Improve Your Champagne IQ

Champagne is the most expensive of quality wines.   That fact almost single-handedly supports the expensive advertising campaigns that promote the festive bubbly born in France, as a symbol of status and the preferred spirit at life’s many celebrations.  As you toast friends or family and celebrate achievements, these insights from a distinguished wine importer and distributor will heighten your appreciation of champagne.

BEHIND THE PRICE-POINT: The high price and quality of champagne grapes is partly responsible for champagne’s luxury status.  The lengthy, complicated process of Mèthode Champenoise: the process  which Chardonnay, Pinot, and Pinot Meunier grape varieties are blended, influences the value appointed to champagne.  Liqueur d’expedition is the process of adding wine and sugar to champagne to give it varying degrees of sweetness.

“Mediocre champagne producers demand high prices simply because their product is grown and produced in the French province of Champagne,” explains Brian Nembhard, a New York-based distributor who is originally from Jamaica.  But a leading champagne house “produces great champagne in successive years and consistently fetches high prices around the world.”

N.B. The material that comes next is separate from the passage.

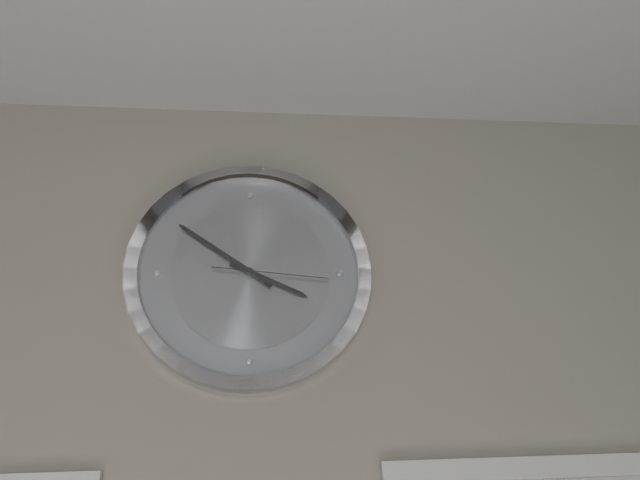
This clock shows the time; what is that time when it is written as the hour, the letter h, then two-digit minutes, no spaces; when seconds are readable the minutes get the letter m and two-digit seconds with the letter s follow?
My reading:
3h51m16s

WHY AGE MATTERS:  The year listed on a bottle’s label identifies the year of the harvest, while other markings classify the champagne by age.  Non-Vintage or NV champagne (made with grapes from various harvests) is aged for at least one year.  Vintage champagne (made with grapes from a single harvest and bottled that same year) is aged for three or more years.  And, Prestige Cuvèe champagne (made with the very best grapes) is aged for five or more years.

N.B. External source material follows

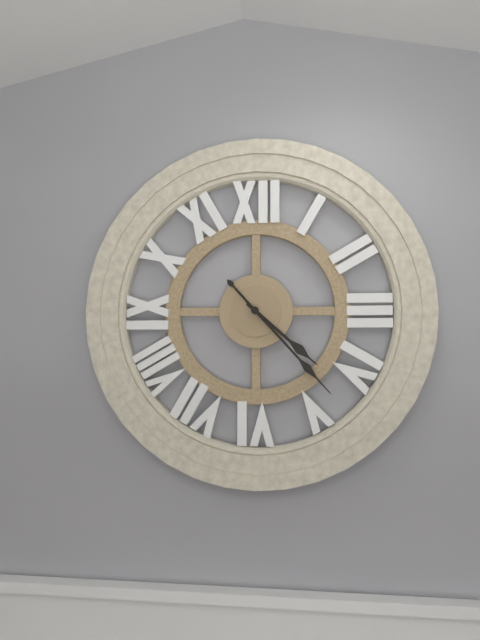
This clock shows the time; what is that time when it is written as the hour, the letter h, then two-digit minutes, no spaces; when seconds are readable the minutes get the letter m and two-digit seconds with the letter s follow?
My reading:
4h23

HOW TO STORE The more explosive the bubbles in a champagne the higher the quality, according to Nembhard, CEO of Nembo Imports.  He is the wine specialist who was commissioned to redesign the wine menu at the Ritz-Carlton hotel in Montego Bay, Jamaica.  Store your champagne in a dark room at 55-degrees Fahrenheit on a horizontal rack to prevent the cork from drying out and shrinking.

Gather additional insight at http://www.wineenthusiast.com (Wine Enthusiast magazine), www.wineandspiritsmagazine.com (Wine and Spirits magazine), www.winespectator.com  (Wine Spectator magazine), and www.decanter.com (Decanter magazine).   For a hands-on education, add a tradeshow to your next holiday trip itinerary.  The wine industry assembles for Vinexpo in France, New York, and Chicago (www.vinexpo.com).  Plus, there’s the Duty Free Show of the Americas (www.iaadfs.org), but if you desire the most opulent wine show experience, there is VinItaly hosted in Verona, Italy (www.vinitalyonline.com).


WORLD’S LEADING BRANDS: Louis Roederer, Cristal, Moet & Chandon, Dom Perignon, Veuve Clicquot, Krug, Piper-Heidsieck, Pierre Jouet, Bollinger, Taittinger.

BEST MODERATE-PRICED BRANDS: Bollinger, Taittinger, Lanson, Nicolas Feuillatte, Deutz, Jacquart, Mumm, Champagne Henrio.